Given the rate of advancement in technology, Mayo Clinic Jacksonville could have resolved some of its problems with fingerprint reading by reinvesting in more advanced techniques that were unavailable when it launched the pioneering effort five years ago.
But by the time the project started breaking down, concerns about fingerprint methods in general had the clinic's experts scanning the technological horizon for alternatives that might be superior, says Reginald Smith, vice chairman of Mayo Clinic Jacksonville's department of applied informatics.
The key to biometric security is the uniqueness of whatever is scanned to provide identification, he says, and the 20 to 45 possible points of distinction provided by a fingerprint might not be sufficient to avoid misidentifying someone, Smith says. The bigger the pool of prints on file, the more likely it is for the system to give a "false positive"-identification as someone else in the user database.
Over a five-year period, the fingerprint system cleared a doctor into the clinical system under the identity of someone else on three occasions. "That shook my confidence in it," Smith says.
In the context of hundreds of thousands of computer accesses, that's a rare problem unlikely to compromise a medical information system, says Jim Klein, a healthcare analyst with Gartner, a Stamford, Conn.-based information technology research and advisory firm. "It's not something a perpetrator could rely on," he says.
But other reports of successful hacking drew Smith's attention. Earlier this year, researchers in Japan and Germany published results of efforts to fool fingerprint-based access. Among several variations, all of which were successful, was creating molds of fingers from latent prints retrieved from the surface of sensors.

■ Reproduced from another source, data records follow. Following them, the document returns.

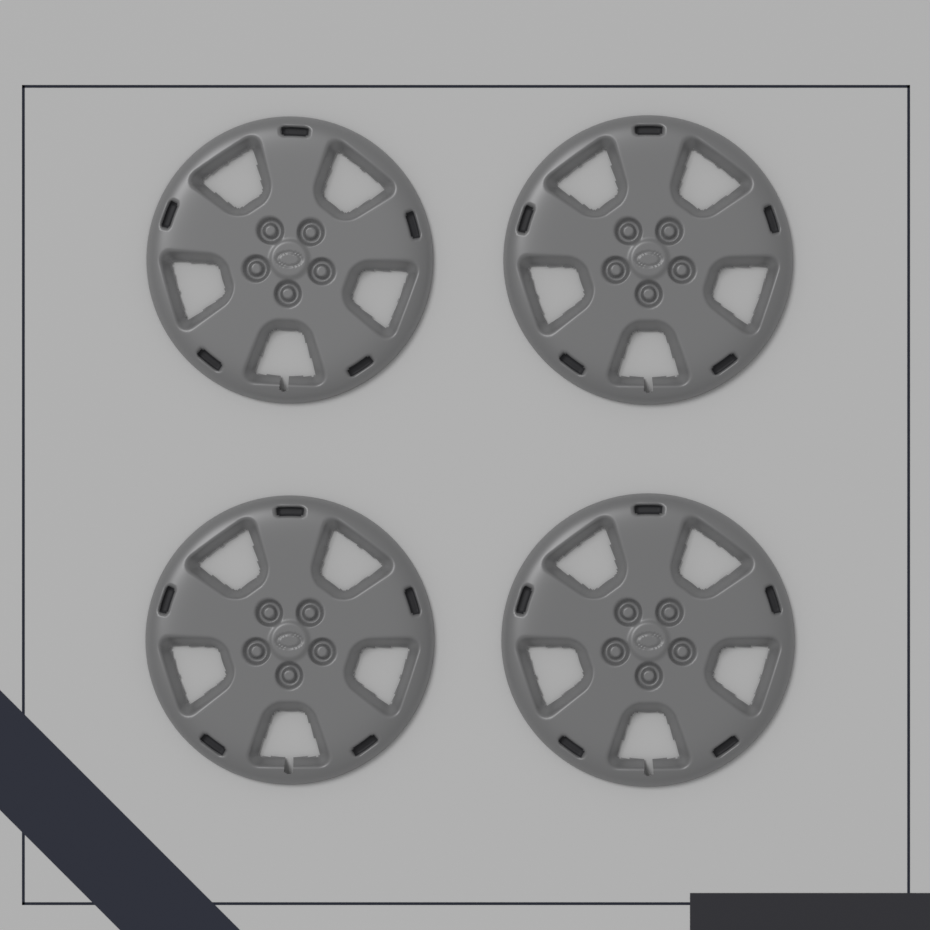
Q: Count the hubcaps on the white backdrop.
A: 4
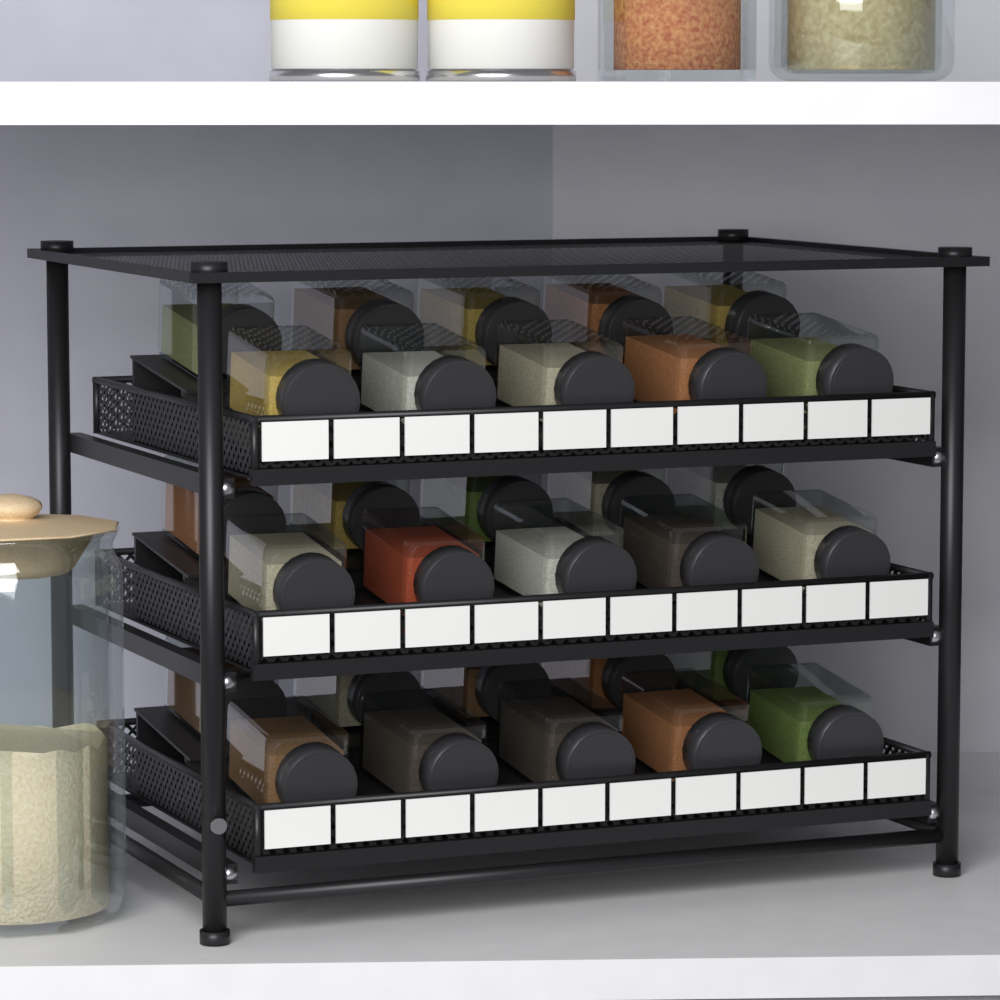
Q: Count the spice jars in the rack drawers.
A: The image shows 30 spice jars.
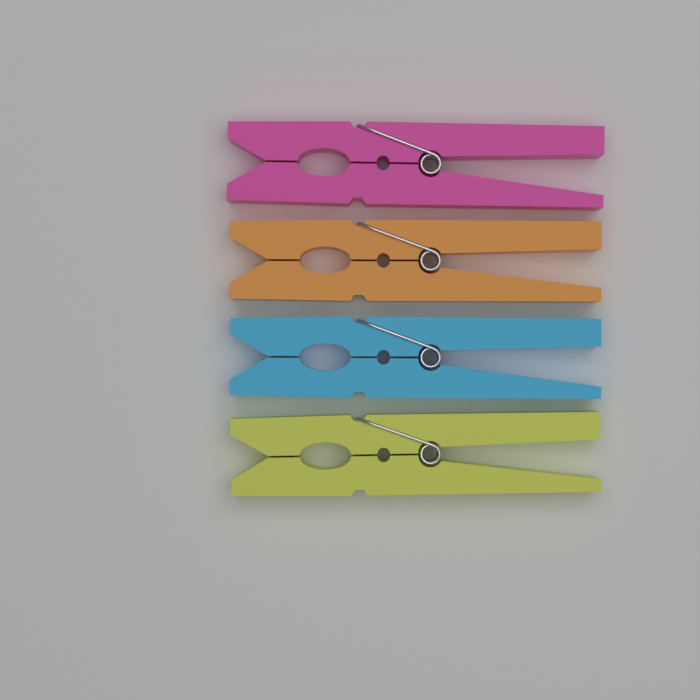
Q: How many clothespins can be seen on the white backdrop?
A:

A more fanciful approach was written into an episode of the TV series "MacGyver," in which the technologically inclined sleuth broke into a vault by cupping his hands over a fingerprint sensor. The action enabled the scanner to detect traces of the previous finger laid on the tray. Smith thought the script might be stretching the odds for dramatic effect-but when he tried the same thing back at Mayo, it worked.
At a conference in London in 1999, Smith learned about a technology for scanning eyes that offered a contact-free method of identification that picked up 10 times the number of minutiae points for each authorized computer-system user-making the chance of false positives mathematically infinitesimal.

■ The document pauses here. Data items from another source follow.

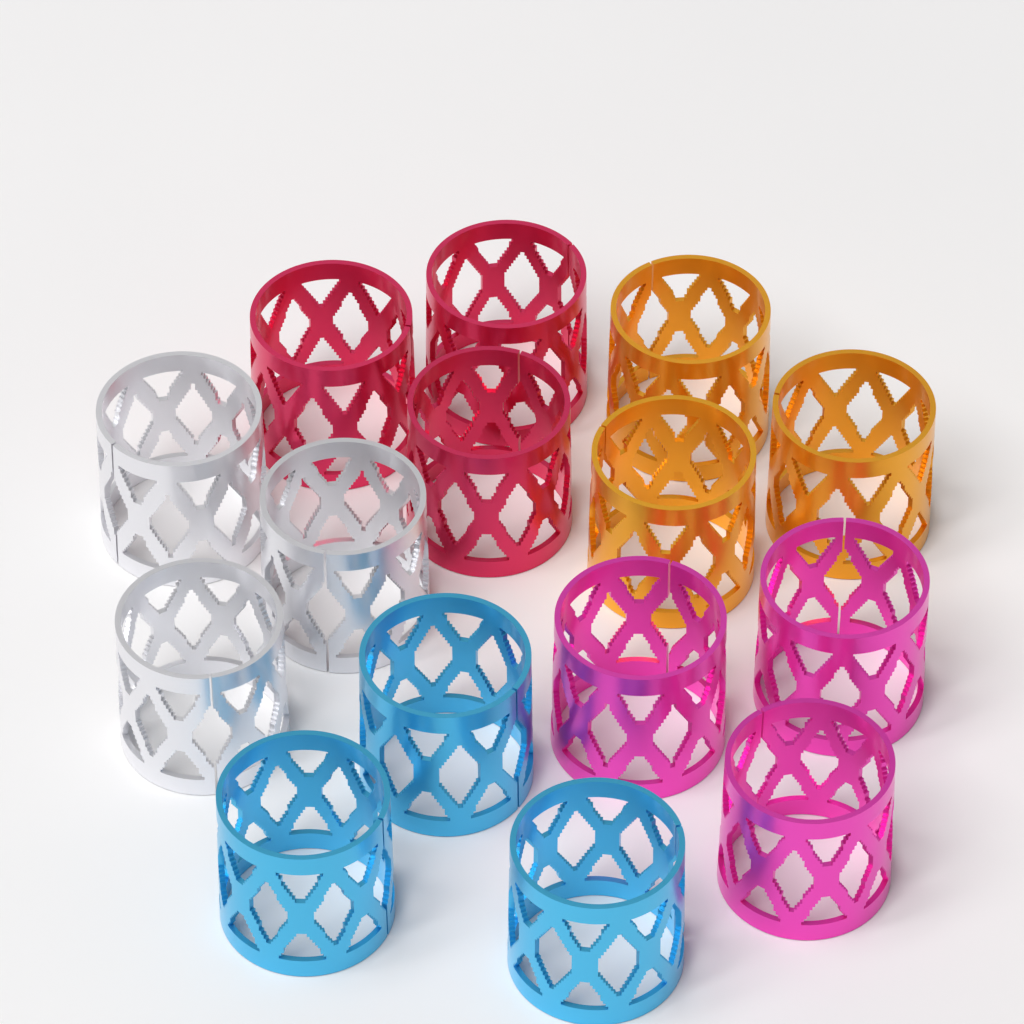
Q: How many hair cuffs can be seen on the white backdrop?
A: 15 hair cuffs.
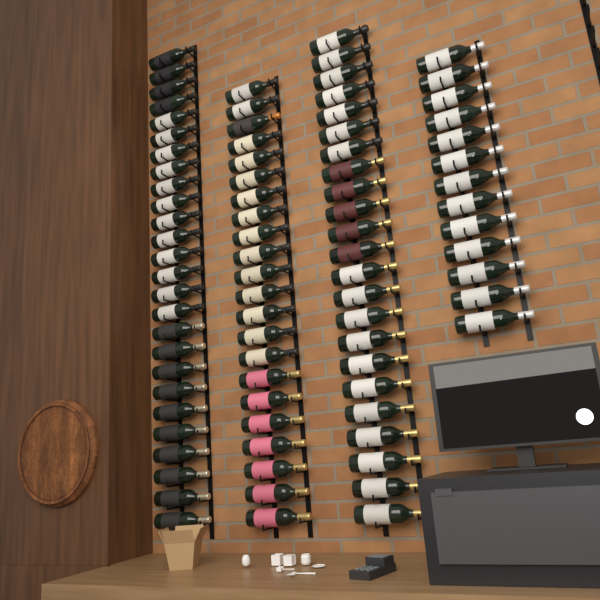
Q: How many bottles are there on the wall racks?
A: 84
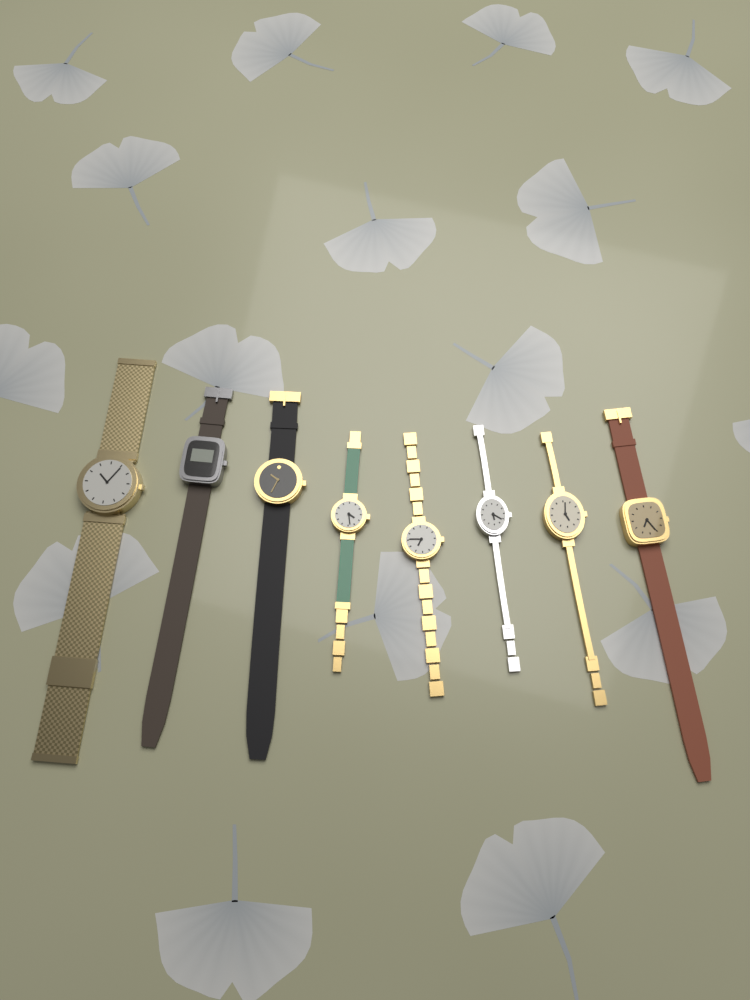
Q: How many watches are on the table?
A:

A pipe dream at the time-scanners were priced at $10,000 each-the technology quickly plummeted in cost to $3,000 by 2000; scanners cost less than $200 today. Last month Mayo Clinic Jacksonville's informatics department began piloting the use of 20 small cameras alongside computer workstations to scan the 200 to 400 minutiae points of the human iris.
"When you use an iris, it doesn't touch anything," Smith says. "It's 17 inches away from the camera."
Just looking in the direction of the camera triggers a reading, and experience to date demonstrates that repeated attempts are not usually necessary to get it right, Smith reports. In a side-by-side test of iris and fingerprint access on a portable workstation, 73% of clinicians who tried both at the Jacksonville clinic said eye recognition was easier, and 83% preferred it to fingerprint biometrics.
Installing the eye recognition system throughout the clinic would cost about $100,000, including about $59,000 for 300 cameras at $197 each, Smith says. As a serendipitous bonus, the recognition devices double as cameras for videoconferences via computer, and all workstations would be set up for impromptu sessions between any two locations using software that comes standard with Microsoft Windows, he says.
That doesn't mean it's a done deal, though. "I'm not so sold on it," says John Mentel, M.D., chairman of the applied informatics department. Mayo Jacksonville's experience using a paperless system of medical records has shown that inappropriate access in clinical areas might not be a serious enough problem to justify the investment in iris scanning, he says.
The clinic's experts also are weighing alternatives such as "proximity badges" worn by doctors during their work, which trigger an identification code automatically as they get near a workstation. But doctors still have to type in a code, so that begs the question of why it's better than a user name and password system for the extra cost, Mentel says.
A better use of the proximity feature might be to automate what happens when a physician leaves the vicinity of his workstation, he says. Locking the computer after the session is a security compliance issue, requiring doctors to remember to hit a key to hide their access into the clinical system before another clinician can sit down and possibly use the same access. By putting the proximity technology in reverse, physicians would not have to remember that procedure when they get up and leave, Mentel says.
A more fundamental consideration stems from the growing importance of freeing doctors from having to use fixed-site computers, he says. The answer is to carry wireless mobile devices with them, he says, and technology is speeding to that need. Earlier this month a new class of lightweight tablet computers hit the computer market, which could provide much the same performance as desktop computers with a full-size display and the ability to do much more than the current class of handheld devices called personal digital assistants, Klein says.
From a security standpoint, there would be less need for biometrics if doctors carried mobile devices, Smith says. And the technology is there to imbed the identification technology now used in proximity cards, Klein says.
If such a mobile device can become completely personalized for each physician, it can blend into a security structure that combines wired and wireless computers, Klein says. "There's no reason why it can't function as a smart card in proximity to the terminal."